Şer’î hükümlerin iyice yerleşmesinden sonra inen bu ayetin gayesi emredilen tesettürün mutlaka kapanması gerekli yerlere ilâve olarak emredilen dış örtülerdir. Bu emir kadını töhmet ve kuşkudan uzaklaştıran, fasık erkeklerin sarkıntılıklarından koruyan güzel bir edeptir.
Şer’î tesettür, altındakini göstermeyecek şekilde bir elbise ile vücudun tamamını örten dış elbisedir. Kadın evinde kocasının yanında dilediği şekilde giyinebilir.
“Bu, onların başkaları tarafından tanınıp rahatsız edilmemeleri için daha uygundur.” Yani dış elbiseleri giymek ya da tesettür kadınların hür olduklarının, cariye veya zaniye olmadıklarının bilinip de fısk ve fücur ehlinin sarkıntılıklarına uğramamaları için daha uygundur. Allah, o kadınların geçmişte yaptıkları tesettürü ihmal etme günahlarını, ayrıca hata ile kasıt olmaksızın tesettürü ihlâl ettiklerinde Allah’ın emrine yönelenleri çok bağışlayandır. Kullarının yararını gözetmek ve onlara bu güzel edebi irşat etmek suretiyle kullarına rahmeti çok geniş olandır.
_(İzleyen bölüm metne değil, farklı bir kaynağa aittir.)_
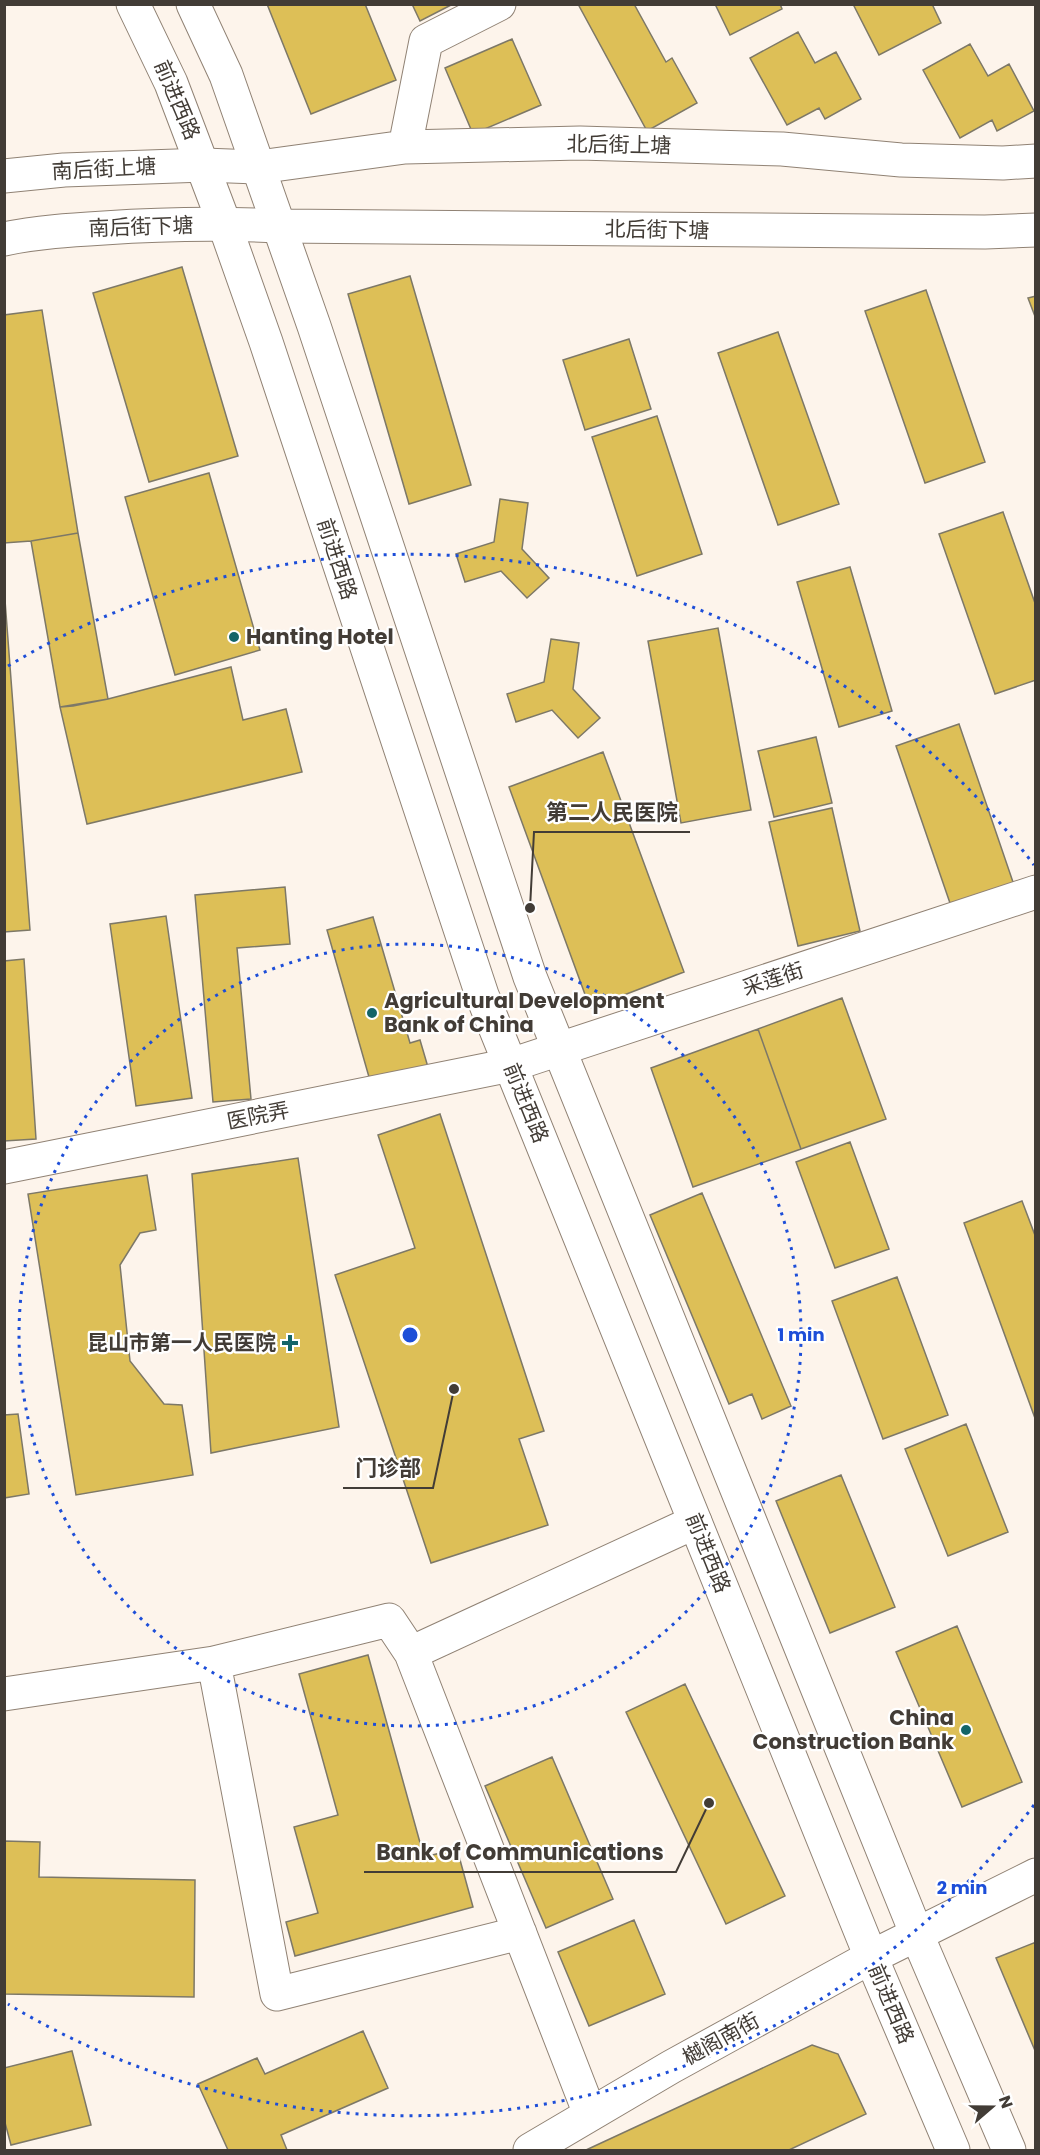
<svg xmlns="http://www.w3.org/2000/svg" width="1040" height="2155" font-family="Poppins,'Noto Sans SC',sans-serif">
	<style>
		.building { fill: #ddbf57; stroke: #7d7867; stroke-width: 1.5 }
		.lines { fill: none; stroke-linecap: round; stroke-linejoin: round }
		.minor-casing { stroke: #908274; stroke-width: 35 }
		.tertiary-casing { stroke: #908274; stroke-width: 35 }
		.primary-casing { stroke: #908274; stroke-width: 35 }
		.minor { stroke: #fff; stroke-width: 33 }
		.tertiary { stroke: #fff; stroke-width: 33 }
		.primary { stroke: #fff; stroke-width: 33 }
		.ring { fill: none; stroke: #1d4ed8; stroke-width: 3; stroke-dasharray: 3 6 }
		.poi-dot { fill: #146468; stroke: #fff; stroke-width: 2 }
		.labels { text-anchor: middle; stroke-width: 4.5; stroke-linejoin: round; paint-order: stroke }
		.street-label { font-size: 21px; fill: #423c36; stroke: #fff }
		.poi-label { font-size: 21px; font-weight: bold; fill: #423c36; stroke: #fff; text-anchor: start }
		.centre { fill: #1d4ed8; stroke: #fff; stroke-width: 3 }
		.ring-label { font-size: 18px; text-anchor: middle; font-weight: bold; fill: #1d4ed8; stroke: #fff; stroke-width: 4.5; stroke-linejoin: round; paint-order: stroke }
		.leader { fill: none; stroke: #423c36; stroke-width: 2 }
		.callout-dot { fill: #423c36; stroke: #fff; stroke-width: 2 }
		.callout-label { font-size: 22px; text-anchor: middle; font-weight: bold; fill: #423c36; stroke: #fff; stroke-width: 4.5; stroke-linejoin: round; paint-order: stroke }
	</style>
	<rect width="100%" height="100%" fill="#fdf4eb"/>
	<path class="building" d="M267 4H365L396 80 311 114Z
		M412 4H453L420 21Z
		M578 4H634L666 62 672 58 697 103 647 131Z
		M715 4H780L782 9 730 35Z
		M853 4H932L941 23 879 55Z
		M798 32 815 63 836 52 861 99 825 119 819 108 787 125 750 58Z
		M512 39 541 105 473 134 445 68Z
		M970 44 988 76 1009 64 1034 111 997 131 992 120 960 138 923 70Z
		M182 267 238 456 149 482 93 293Z
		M410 276 471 485 409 504 348 294Z
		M926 290 985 462 925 483 865 311Z
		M1036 296V319L1028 298Z
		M42 310 78 533 31 541 4 543V315Z
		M778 332 839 504 778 525 718 353Z
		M629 339 651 409 585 430 563 360Z
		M657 416 702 554 637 576 592 437Z
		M209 473 260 650 175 675 125 497Z
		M500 499 528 503 522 549 549 578 527 598 501 571 465 582 456 554 494 542Z
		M1003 512 1036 606V680L995 694 939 534Z
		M78 533 108 699 60 707 31 541Z
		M850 567 892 711 839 727 797 582Z
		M4 587 30 930 4 932Z
		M718 628 751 810 681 823 648 641Z
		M551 639 579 643 573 689 600 718 578 738 552 710 516 722 507 694 544 682Z
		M231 667 243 720 286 709 302 772 87 824 60 707 73 706 108 699Z
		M959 724 1014 885 951 906 896 746Z
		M816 737 832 803 774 817 758 751Z
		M603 752 684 972 590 1008 509 787Z
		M832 808 860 931 798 946 769 822Z
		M285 887 290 944 237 948 251 1099 213 1102 195 895Z
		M166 916 192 1098 136 1106 110 924Z
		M373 917 410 1043 420 1040 430 1074 373 1091 327 930Z
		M24 959 36 1139 4 1141V961Z
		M842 998 886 1119 801 1149 758 1029Z
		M758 1029 801 1149 693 1187 651 1068Z
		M440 1114 544 1431 519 1439 548 1525 431 1563 335 1275 415 1248 378 1135Z
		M850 1142 889 1249 835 1268 796 1162Z
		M298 1158 339 1427 211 1453 192 1174Z
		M147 1175 156 1230 140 1233 120 1265 130 1361 164 1404 182 1405 193 1475 76 1495 28 1194Z
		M702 1193 791 1406 762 1419 752 1394 729 1404 650 1215Z
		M1022 1201 1036 1238V1421L964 1223Z
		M897 1277 948 1415 883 1439 832 1301Z
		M18 1414 29 1494 4 1498V1415Z
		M966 1424 1008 1532 948 1556 905 1449Z
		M841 1475 895 1607 830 1633 776 1501Z
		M957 1626 1022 1782 962 1807 896 1652Z
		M368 1655 424 1857 457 1849 473 1907 295 1956 286 1922 318 1913 294 1827 338 1815 299 1674Z
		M685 1684 785 1896 726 1924 626 1712Z
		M552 1757 613 1899 546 1928 485 1786Z
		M4 1841 40 1842 39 1877 195 1880 194 1997 4 1994Z
		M634 1920 665 1994 589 2026 558 1952Z
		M1036 1942V2053L996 1958Z
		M363 2031 388 2088 281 2135 287 2150H228L198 2084 257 2058 265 2074Z
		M812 2045 838 2054 866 2114 789 2150H586Z
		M72 2051 91 2125 11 2145 4 2119V2068Z"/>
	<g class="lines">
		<g class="minor-casing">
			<path id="minor" d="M405 147 426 41 499 4
				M4 176 64 170 204 165 259 167 405 147 580 143 782 149 901 160 1003 163 1036 161
				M4 239C38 232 70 230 104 228 163 224 221 223 279 226L985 232 1036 230
				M4 1167 511 1065 1036 892
				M411 1653 389 1620 214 1663 277 1994 520 1933
				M4 1694 214 1663
				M590 2114 411 1653 695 1522"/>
		</g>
		<g class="tertiary-casing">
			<path id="tertiary" d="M530 2150 671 2067 871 1957 1036 1875"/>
		</g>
		<g class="primary-casing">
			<path id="primary" d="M133 4 171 83 224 223 266 342 482 995 871 1957 953 2150
				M193 4 226 75 314 326 530 977 917 1935 1009 2150"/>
		</g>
		<use href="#minor" class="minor"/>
		<use href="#tertiary" class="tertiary"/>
		<use href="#primary" class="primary"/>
	</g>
	<g class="ring">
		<circle cx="410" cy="1335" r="391"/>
		<path d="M1034 1805A781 781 0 0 1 8 2004M8 666A781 781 0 0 1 1034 865"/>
	</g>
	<g class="poi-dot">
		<circle cx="234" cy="637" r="6"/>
		<circle cx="372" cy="1013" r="6"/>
		<path d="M287 1334h6v6h6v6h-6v6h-6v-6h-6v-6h6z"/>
		<circle cx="966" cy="1730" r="6"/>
	</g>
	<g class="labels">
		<g class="street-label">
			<text transform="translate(177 100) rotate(67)" y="7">前进西路</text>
			<text transform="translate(619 145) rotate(1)" y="7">北后街上塘</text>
			<text transform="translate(104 169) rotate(-3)" y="7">南后街上塘</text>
			<text transform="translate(141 227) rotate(-2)" y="7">南后街下塘</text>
			<text transform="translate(657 230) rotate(1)" y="7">北后街下塘</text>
			<text transform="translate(337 559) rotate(72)" y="7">前进西路</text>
			<text transform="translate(773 979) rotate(-18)" y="7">采莲街</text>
			<text transform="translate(526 1103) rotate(68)" y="7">前进西路</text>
			<text transform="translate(258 1116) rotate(-11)" y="7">医院弄</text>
			<text transform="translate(708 1553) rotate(68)" y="7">前进西路</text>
			<text transform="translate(891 2004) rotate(67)" y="7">前进西路</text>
			<text transform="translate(721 2039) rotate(-29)" y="7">樾阁南街</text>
		</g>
		<g class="poi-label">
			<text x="246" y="644">Hanting Hotel</text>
			<text x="384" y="1008">Agricultural Development<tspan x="384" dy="24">Bank of China</tspan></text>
			<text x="276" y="1350" text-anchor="end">昆山市第一人民医院</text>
			<text x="954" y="1725" text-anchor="end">China<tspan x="954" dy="24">Construction Bank</tspan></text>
		</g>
	</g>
	<circle cx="410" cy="1335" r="9" class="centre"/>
	<g class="ring-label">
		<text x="801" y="1341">1 min</text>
		<text x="962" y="1894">2 min</text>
	</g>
	<path class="leader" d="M530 908L534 832H690M454 1389L433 1488H343M709 1803L676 1872H364"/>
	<g class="callout-dot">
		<circle cx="530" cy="908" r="6"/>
		<circle cx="454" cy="1389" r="6"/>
		<circle cx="709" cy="1803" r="6"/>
	</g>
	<g class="callout-label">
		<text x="612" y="820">第二人民医院</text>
		<text x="388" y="1476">门诊部</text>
		<text x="520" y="1860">Bank of Communications</text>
	</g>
	<rect width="1040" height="2155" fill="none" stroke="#423c36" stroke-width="12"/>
	<g transform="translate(992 2107) rotate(70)" stroke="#ffffff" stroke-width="4.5" paint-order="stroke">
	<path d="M0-4.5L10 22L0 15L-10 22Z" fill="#423c36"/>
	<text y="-9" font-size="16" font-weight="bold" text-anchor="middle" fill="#423c36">N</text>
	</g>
</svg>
Cariyelere gelince; şeriat, sıkıntıya girmelerini ve örtüye bürünüp meşakkate uğramalarını ortadan kaldırmak ve efendilerine hizmet etmelerini kolaylaştırmak için cariyelere tam anlamıyla, bütünüyle tesettürü emretmemiştir. Cumhurun görüşü budur.
Ebu Hayyam diyor ki: “Müminlerin hanımları” ifadesinden ilk anlaşılan hür ve cariye kadınların tamamını içine almaktadır. Cariyelerin fitneye sebep olmaları, tasarruflarının çokluğu sebebiyle hür kadınlardan daha çoktur. Dolayısıyla cariyelerin kadınlar ifadesinin genel kavramından çıkarılması için açık bir delile ihtiyaç duyulmaktadır.